Bankruptcy and Insolvency Act, R.S.C. 1985, c. B-3, s. 178.
- The bankruptcy court does not determine if a debt will survive bankruptcy because the debtor has been guilty of fraudulent misrepresentation. If a creditor does not have such a judgment against the debtor at the time of bankruptcy but has pleaded fraud in a claim before the bankruptcy, the creditor should proceed in the regular court for such a determination.
F. Bennett; Bennett on Bankruptcy; 15th Ed., 2013, p. 582; © CCH Canada Limited.
[62] Tune’s counsel summarizes his position in this way:
The claims made by the plaintiff in this action are provable in bankruptcy.
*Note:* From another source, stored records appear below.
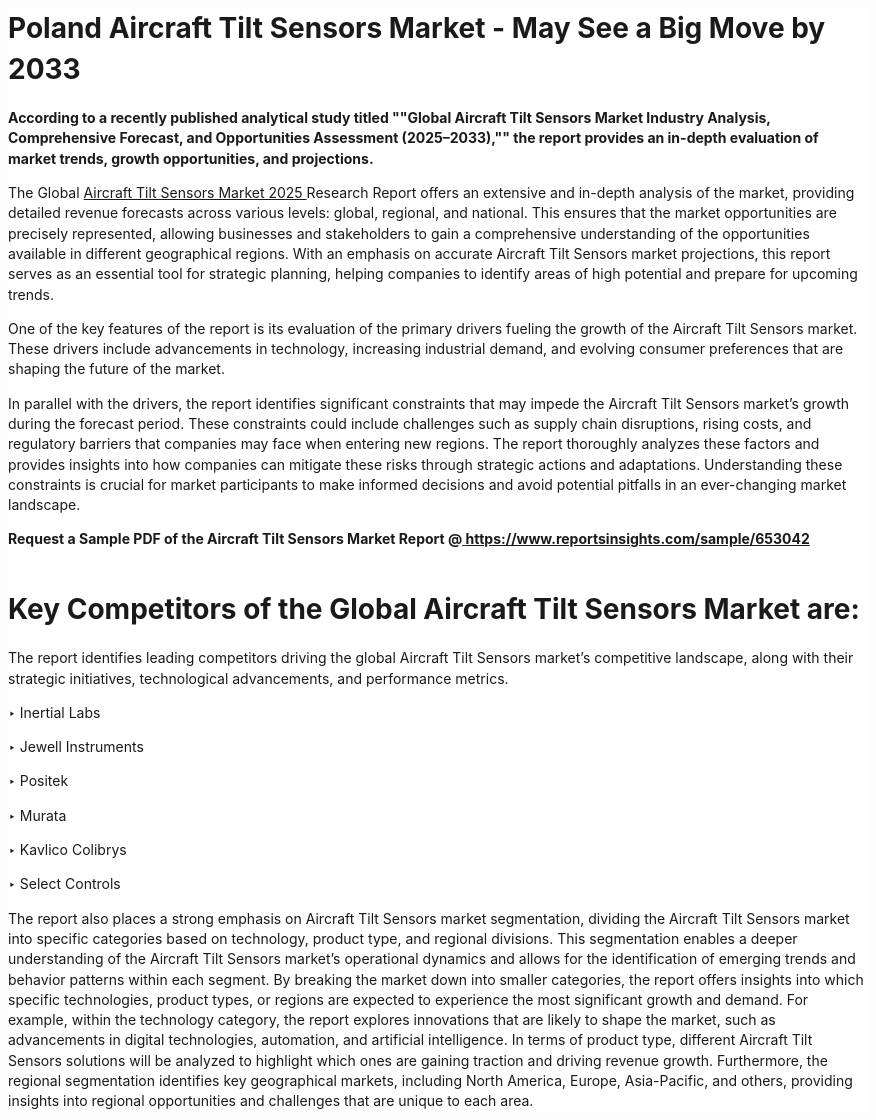 # Poland Aircraft Tilt Sensors Market - May See a Big Move by 2033

<strong>According to a recently published analytical study titled ""Global Aircraft Tilt Sensors Market Industry Analysis, Comprehensive Forecast, and Opportunities Assessment (2025–2033),"" the report provides an in-depth evaluation of market trends, growth opportunities, and projections.</strong>

The Global <a href=https://www.reportsinsights.com/sample/653042>Aircraft Tilt Sensors Market 2025 </a> Research Report offers an extensive and in-depth analysis of the market, providing detailed revenue forecasts across various levels: global, regional, and national. This ensures that the market opportunities are precisely represented, allowing businesses and stakeholders to gain a comprehensive understanding of the opportunities available in different geographical regions. With an emphasis on accurate Aircraft Tilt Sensors market projections, this report serves as an essential tool for strategic planning, helping companies to identify areas of high potential and prepare for upcoming trends.

One of the key features of the report is its evaluation of the primary drivers fueling the growth of the Aircraft Tilt Sensors market. These drivers include advancements in technology, increasing industrial demand, and evolving consumer preferences that are shaping the future of the market. 

In parallel with the drivers, the report identifies significant constraints that may impede the Aircraft Tilt Sensors market’s growth during the forecast period. These constraints could include challenges such as supply chain disruptions, rising costs, and regulatory barriers that companies may face when entering new regions. The report thoroughly analyzes these factors and provides insights into how companies can mitigate these risks through strategic actions and adaptations. Understanding these constraints is crucial for market participants to make informed decisions and avoid potential pitfalls in an ever-changing market landscape.

<strong>Request a Sample PDF of the Aircraft Tilt Sensors Market Report </strong><strong>@<a href=https://www.reportsinsights.com/sample/653042> https://www.reportsinsights.com/sample/653042</a></strong></font>

# <strong>Key Competitors of the Global Aircraft Tilt Sensors Market are:</strong>

The report identifies leading competitors driving the global Aircraft Tilt Sensors market’s competitive landscape, along with their strategic initiatives, technological advancements, and performance metrics.

‣ Inertial Labs

‣ Jewell Instruments

‣ Positek

‣ Murata

‣ Kavlico Colibrys

‣ Select Controls

The report also places a strong emphasis on Aircraft Tilt Sensors market segmentation, dividing the Aircraft Tilt Sensors market into specific categories based on technology, product type, and regional divisions. This segmentation enables a deeper understanding of the Aircraft Tilt Sensors market’s operational dynamics and allows for the identification of emerging trends and behavior patterns within each segment. By breaking the market down into smaller categories, the report offers insights into which specific technologies, product types, or regions are expected to experience the most significant growth and demand. For example, within the technology category, the report explores innovations that are likely to shape the market, such as advancements in digital technologies, automation, and artificial intelligence. In terms of product type, different Aircraft Tilt Sensors solutions will be analyzed to highlight which ones are gaining traction and driving revenue growth. Furthermore, the regional segmentation identifies key geographical markets, including North America, Europe, Asia-Pacific, and others, providing insights into regional opportunities and challenges that are unique to each area.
Costs corollary to those claims are also provable in bankruptcy; they are ‘plaintiff’s costs’. The discharge of the bankrupt defendant, Tune, has the effect of releasing the bankrupt from the debt for the costs ordered in the action. Notably, the discharge was unopposed and unconditional in respect to the costs.
Arguably, the costs may survive the bankruptcy if there is a determination that the costs are corollary to a judgment for debt based on a fraudulent misrepresentation, if and when a determination of fraud is made. However, that determination has not been made in the present action.
IX. Analysis
[63] Ultimately I have found these arguments persuasive :
• The order itself is ambiguous as to the liability for and method or recourse for payment;
• There has been to date no express determination that Tune was personally liable;
• There has been to date no determination the order was not released by his discharge from bankruptcy or that the costs survive the discharge;
• The order does not provide a time-limit for payment;
[64] The decision in Ross Mining related to a proposal situation and at least turned in part on the definition of “claim” within the specific proposal made to the creditors in that case.
[65] I distinguish that situation from the long established view of the extent of potential liability and obligations of a party involved in civil litigation commenced prior to the date of bankruptcy.
[66] The involvement of claims sounding in “fraud” may well give rise to a continuing liability that would survive the discharge of the bankrupt. However, unless and until such liabilities established, I fail to see how the court could or should order payment of the costs which at the time my order was made the parties expected, at least in part, would be paid from a defined fund.
X. Disposition
[67] In the result, I am dismissing the application to strike the defendants statement of defence and I am making a finding that in accord with the jurisprudence flowing from British Goldfields of West Africa the sum of $12,500 shall be a claim provable in the bankruptcy of Gary Tune and that unless an order is made in the future which exposes him to an ongoing obligation under section 178 of the BIA, Mr Tune has no post-bankruptcy obligation for these costs.
[68] The motion was originally brought for a number of items of relief. I understand that the parties have worked out those items. With respect to this costs item, it seems to me that the problem flowed from what was at least, a quasi-consent order, and that the parties therefore share some of the responsibility for this motion having to be brought.
[69] Thus, in all the circumstances, I am making no order as to costs with respect to this motion.